Foster B J, Harding B J, Wolpert-DeFilippes M K, Rubinstein L Y, Clagett-Carr K, Leyland-Jones B
Investigational Drug Branch, National Cancer Institute, Bethesda, Maryland.
Cancer Chemother Pharmacol. 1990;25(6):395-404. doi: 10.1007/BF00686049.
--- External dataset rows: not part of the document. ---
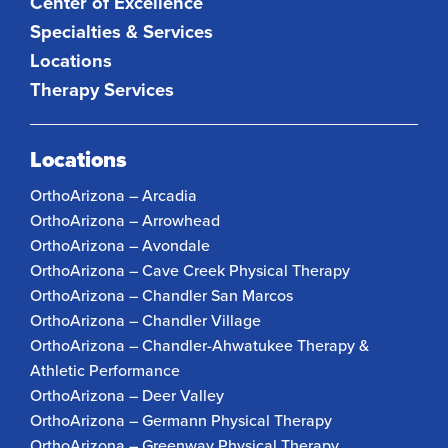
Center of Excellence
Specialties & Services
Locations
Therapy Services
Locations
OrthoArizona – Arcadia
OrthoArizona – Arrowhead
OrthoArizona – Avondale
OrthoArizona – Cave Creek Physical Therapy
OrthoArizona – Chandler San Marcos
OrthoArizona – Chandler Village
OrthoArizona – Chandler-Ahwatukee Therapy &
Athletic Performance
OrthoArizona – Deer Valley
OrthoArizona – Germann Physical Therapy
OrthoArizona – Greenway Physical Therapy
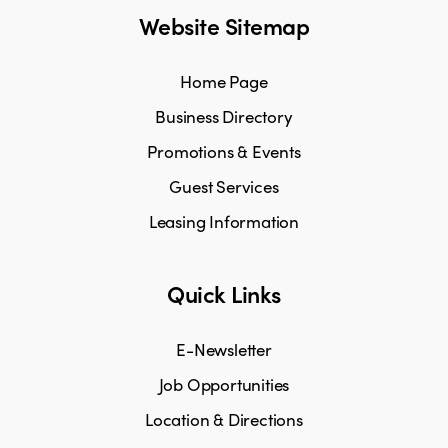
Website Sitemap
Home Page
Business Directory
Promotions & Events
Guest Services
Leasing Information
Quick Links
E-Newsletter
Job Opportunities
Location & Directions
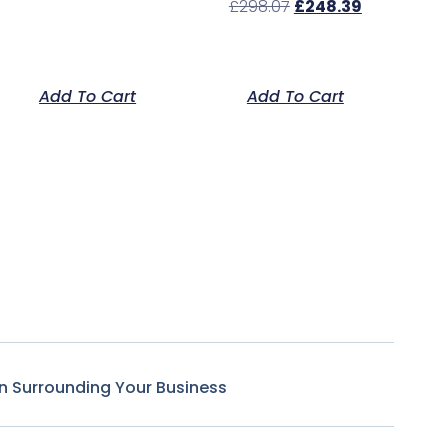
£
298.07
£
248.39
Add To Cart
Add To Cart
n Surrounding Your Business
The antitumor agent cisplatin has a broad antitumor spectrum and has been incorporated into regimens that are curative for some malignant diseases. However, one of the major limitations to its clinical usefulness is the incidence of severe toxicities involving several major organ systems. Therefore, much enthusiasm has been generated for the development of cisplatin analogs that demonstrate an improved therapeutic index in some preclinical models. The two most promising analogs are CBDCA (carboplatin) and CHIP (iproplatin). The preclinical and early clinical trial results have demonstrated that these two compounds show activity in cisplatin-responsive tumors. The preclinical background providing the rationale for the clinical development of these two analogs is described. We suggest a means of screening for each analog's clinical antitumor activity and determining the analogs' utility against specific malignant diseases compared with that of the parent compound or standard treatment.
抗肿瘤药物顺铂具有广泛的抗肿瘤谱,已被纳入一些可治愈某些恶性疾病的治疗方案中。然而,其临床应用的主要局限性之一是涉及多个主要器官系统的严重毒性的发生率。因此,人们对开发在一些临床前模型中显示出改善的治疗指数的顺铂类似物产生了极大的热情。两种最有前景的类似物是卡铂(CBDCA)和异丙铂(CHIP)。临床前和早期临床试验结果表明,这两种化合物在对顺铂敏感的肿瘤中显示出活性。本文描述了为这两种类似物的临床开发提供理论依据的临床前背景。我们提出了一种筛选每种类似物临床抗肿瘤活性的方法,并确定与母体化合物或标准治疗相比,这些类似物对特定恶性疾病的效用。